The actual news reported about hurricane Sandy marked the first actual news broadcast by Fox News in almost seven years. The last actual news reported by Fox News was related to the reopening of The Statue of Liberty.

“Actual, real news is not something we do here and it’s not something our viewers expect to see from us,” said Fox News Vide President of “News,” Jack Everton. “We don’t like to do it, but there are occasions that force us to remove our very conservative opinion and deliver actual, real news. Fortunately those events don’t come along very often. No one likes real, actual news that isn’t editorialized. If they did, they’d probably watch CNN or BBC news or something. But people don’t.”

The actual news caught the Fox News audience off guard and resulted in several emails asking for clarification.

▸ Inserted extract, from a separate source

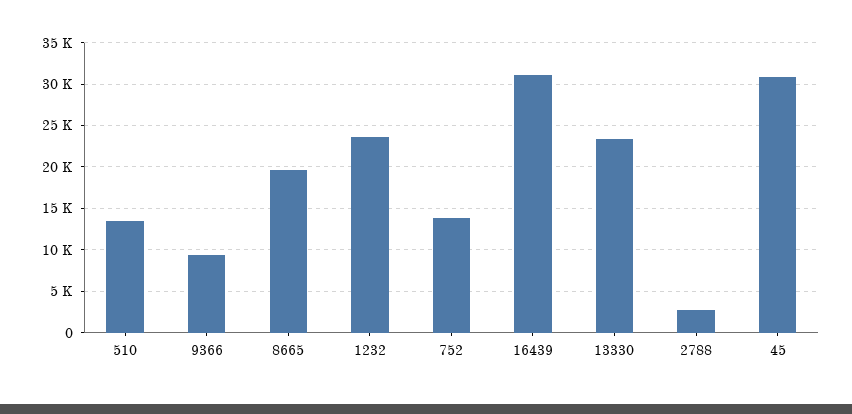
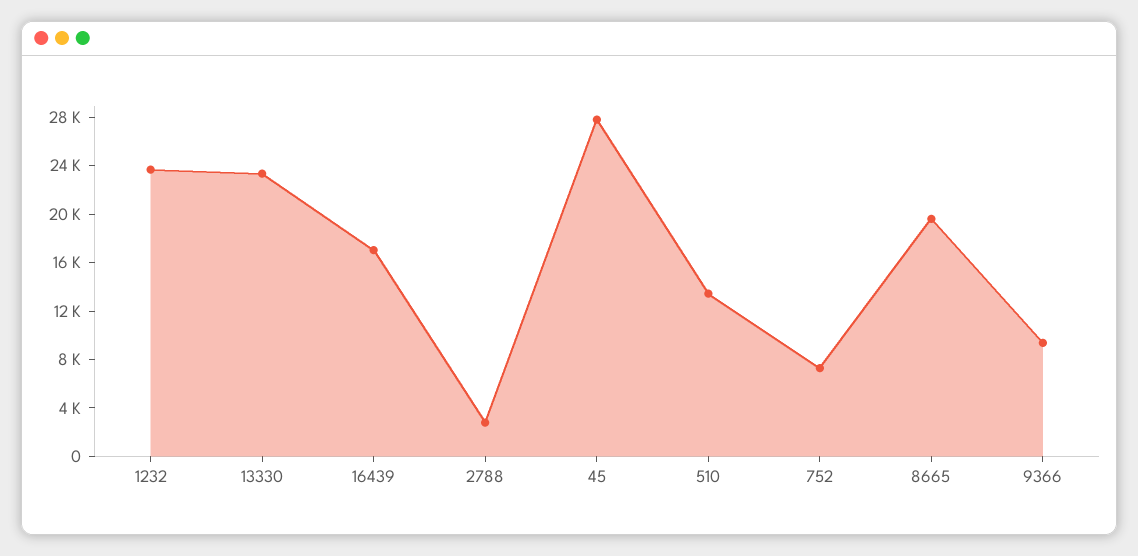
752: 14000 -> 7000
16439: 31000 -> 17000
45: 31000 -> 28000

“I so confused at stories on the television box!” said loyal Fox News viewer Denny Gibbs. “I was waitin’ fer the mail so I could get my unemployment check and I was watching Fox News to see what that goddammed Obama was up to now when (Fox News) started jabberin’ about some storm in New Jersey. I got confused and then all angry-like because they was sayin’ stuff about the storm but they weren’t sayin’ nuthin’ about how it was Obama’s fault or how it was the queers getting married causin’ all the wind and rain.”

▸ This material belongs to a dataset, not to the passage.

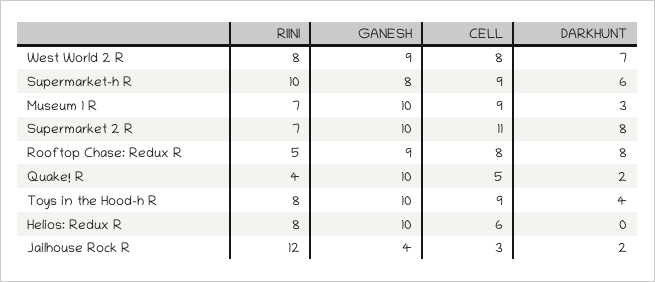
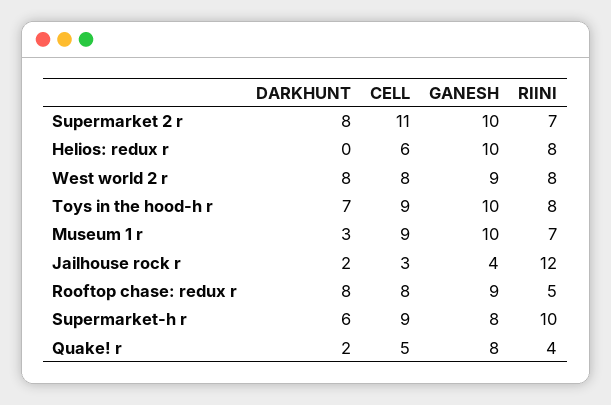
DARKHUNT, West World 2 R: 7 -> 8
GANESH, Quake! R: 10 -> 8
DARKHUNT, Toys in the Hood-h R: 4 -> 7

After several hours of actual news reporting, Fox News was able to use their audiences confusion and questions to refocus their broadcasts to give viewers the information they were seeking.

“Once we started covering the hurricane we received a number of questions that we honestly weren’t prepared for,” said Fox News segment director Richard Threne. “Questions were coming in from all over the place asking things like ‘how did Obama cause the hurricane’ or ‘is this because of gay marriage’ or even ‘what does this have to do with climate change not being real?’ Luckily we were able to take those questions and pass them on to the news team so they could inform people that the hurricane was not caused by global warming but caused by god who is angry at America because Obama said he supports gay marriage. Of course that’s a lie but we didn’t get a single email after we said that.”

With effects of Hurricane Sandy slowly being fixed, Fox News has assured viewers that no real news will appear on the channel for the foreseeable future.

“Barring another natural disaster that impacts male, white, Americans, there won’t be any more news coming from Fox News,” said Everton.